## Tasks and exercises
a) Please copy the passage from the post on hierarchical modeling word for word, starting at "1. Approach" and ending after "our Bayesian models.".
b) In the post on hierarchical modeling, how many years of daily demand does the synthetic dataset simulate?
c) Continue the post on hierarchical modeling from its final sentence.

Exercise text: Begin

- Published on
Hierarchical Modeling for Improving Causal Estimate Robustness
- Authors
- Name
- Kenneth Lim
In this post, I will be modeling price and cross elasticity with the data generated from the previous post. If you're reading this blog for the first time and would like to check out on my older posts related to pricing, you can view all the posts here.
About the dataset. The dataset is a synthetic time series for three interrelated products, incorporating price elasticity and cross elasticity dynamics. It simulates daily demand over three years, including other components such as trend, seasonality and holidays.
1. Approach
Here I will be exploring modeling with Bayesian regression models. I will (1) build local models to estimate elasticities for each of the three products, and (2) build a single global hierarchical model and estimate elasticities for all products at once. I'll compare and analyze these estimates, then briefly discuss about the results, and finally suggest how we can take that feedback to improve our Bayesian models.

Exercise text: End
Recorded information: Begin

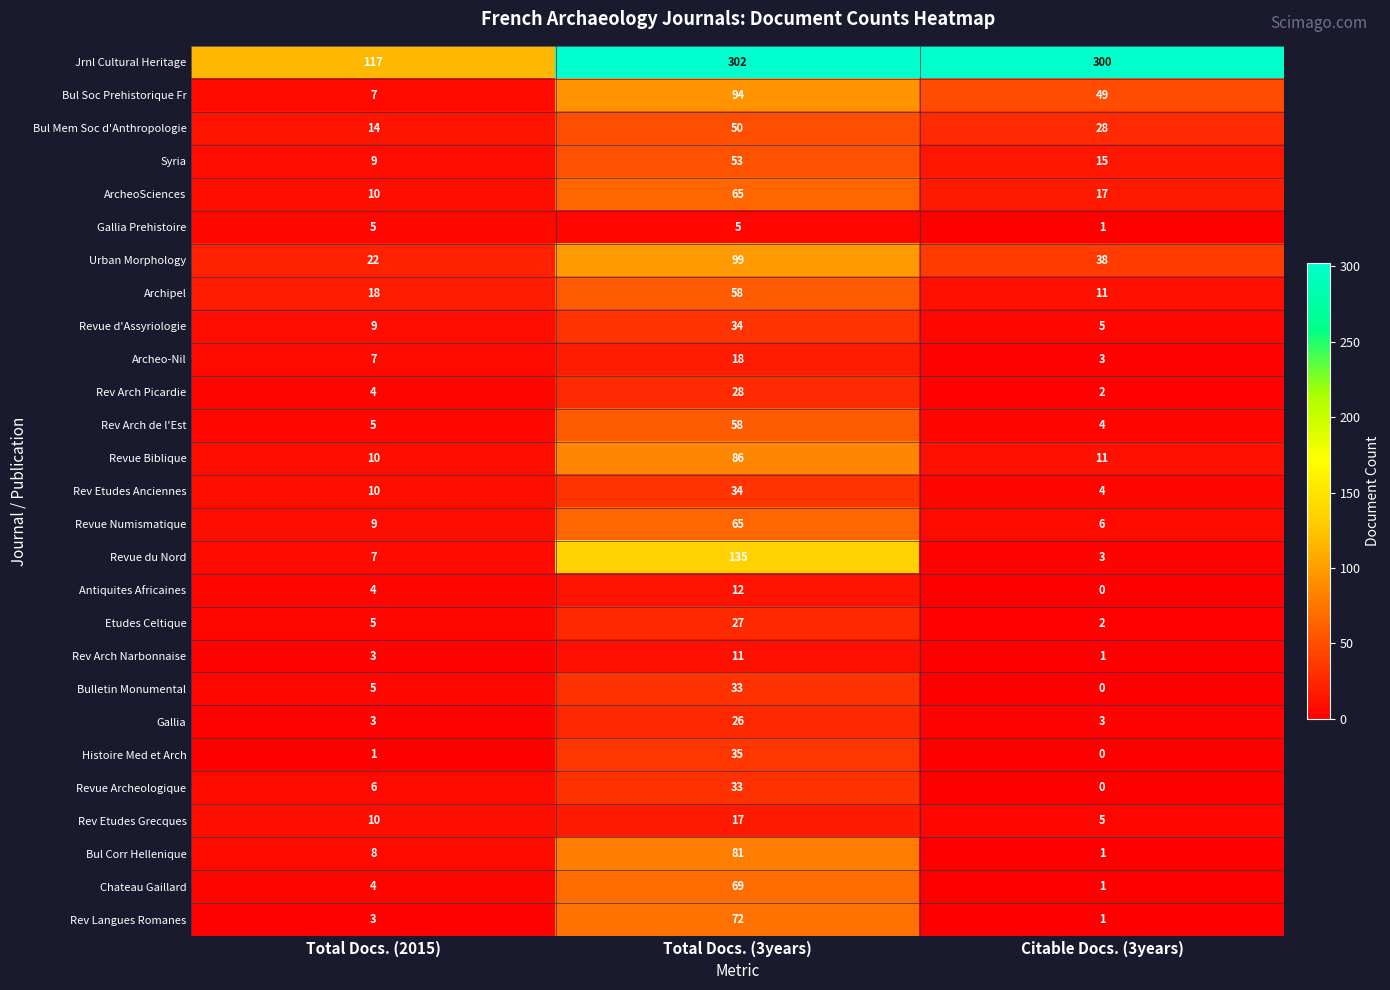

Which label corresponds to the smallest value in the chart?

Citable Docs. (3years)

Recorded information: End
Recorded information: Begin

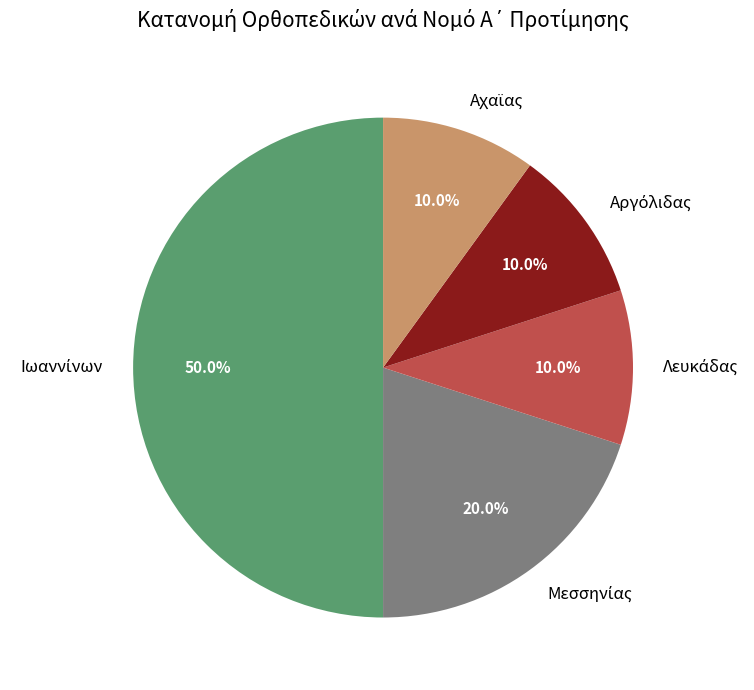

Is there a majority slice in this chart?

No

Recorded information: End

## Answers in order
a)
1. Approach
Here I will be exploring modeling with Bayesian regression models. I will (1) build local models to estimate elasticities for each of the three products, and (2) build a single global hierarchical model and estimate elasticities for all products at once. I'll compare and analyze these estimates, then briefly discuss about the results, and finally suggest how we can take that feedback to improve our Bayesian models.

b) Three years.

c)
In order to generate more comparable results, I've introduced a relatively high level of noise of err_std = 80
, to allow coefficients to be estimated with larger confidence interval for comparison among the methods.
About Bayesian Hierarchical Modeling
Bayesian Hierarchical Modeling is a statistical approach that uses Bayesian inference to analyze data with a multi-level structure. It is particularly useful when the data can be grouped or nested, such as sales data across regions, student performance across schools, or demand across product categories. In this framework:
- Hierarchical Structure. Models incorporate both group-level (global) parameters and individual-level (local) parameters, capturing variations within and between groups.
- Uncertainty Quantification. Prior beliefs about parameters are combined with observed data to update beliefs (posterior distributions), enabling uncertainty quantification at all levels.
- Pooling. By sharing information across groups (partial pooling), the model avoids overfitting and improves robustness, especially for smaller datasets.
Bayesian Hierarchical Models are widely applied in fields like marketing, healthcare, and education for tasks such as demand forecasting, causal inference, and personalized recommendations. They provide flexibility, interpretability, and a principled way for estimating effects and quantifying uncertainty.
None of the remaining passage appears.